COURT OF APPEALS

DECISION

DATED AND FILED

 

August 24, 2000

 

Cornelia G. Clark

Clerk, Court of Appeals

of Wisconsin


 

NOTICE

 

This opinion is subject to further editing. If published, the official version will appear in the bound volume of the Official Reports.

 

A party may file with the Supreme Court a petition to review an adverse decision by the Court of Appeals.  See Wis. Stat. § 808.10 and Rule 809.62.

 


 

No.    99-2690-CR

 

STATE OF WISCONSIN                        IN COURT OF APPEALS

DISTRICT IV

 

 

State of Wisconsin,

 

                             Plaintiff-Respondent,

 

              v.

 

Robert L. Johnson,

 

                             Defendant-Appellant.

 

 

APPEAL from a judgment of the circuit court for Jefferson County:  John M. Ullsvik, Judge.  Affirmed. 

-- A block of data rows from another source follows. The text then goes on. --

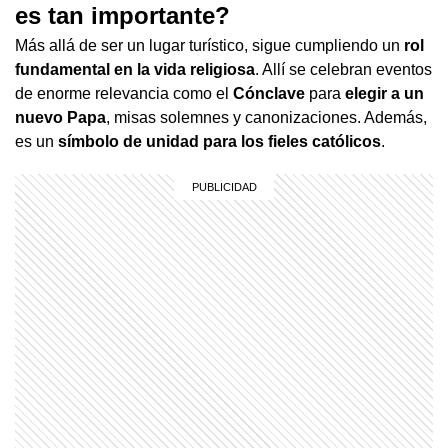
es tan importante?
Más allá de ser un lugar turístico, sigue cumpliendo un
rol
fundamental en la vida religiosa
. Allí se celebran eventos
de enorme relevancia como el
Cónclave
para
elegir a un
nuevo Papa
, misas solemnes y canonizaciones. Además,
es un
símbolo de unidad para los fieles católicos
.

Before Eich, Vergeront and Roggensack, JJ.

1                        PER CURIAM.   Robert L. Johnson appeals from a judgment of conviction on one sexual assault count.  The issue is whether a mistrial should have been declared because the prosecutor inappropriately commented during closing argument on the fact that Johnson did not testify.  We conclude that a mistrial was not required.  We affirm.

2                        The parties agree that the decision to grant a mistrial is discretionary with the trial court and that we affirm a discretionary decision if the court applied the correct law to the relevant facts of record and used a rational process to arrive at a reasonable result.  The parties also agree that “[t]he test for determining whether remarks are directed to a defendant’s failure to testify is whether the language used was manifestly intended or was of such character that the jury would naturally and necessarily take it to be a comment on the failure of the accused to testify.”  State v. Johnson, 121 Wis. 2d 237, 246, 358 N.W.2d 824, 828 (Ct. App. 1984) (citation omitted).

3                        The statements by the prosecutor that Johnson objected to included the following:  “I remind you again the only evidence of any sexual act between [the victim] and this defendant is the evidence in the record that she testified to, which was nonconsentual (sic).”  We conclude that this statement and other similar statements are such that the trial court could reasonably conclude that the jury would not necessarily take it to be a comment on the absence of Johnson’s testimony.  They were more comments on the evidence, or lack of it.  We agree with the trial court’s observation that this type of comment is “risky,” but a mistrial was not required under these circumstances. 

            By the Court.—Judgment affirmed.

This opinion will not be published.  See Wis. Stat. Rule 809.23(1)(b)5 (1997-98).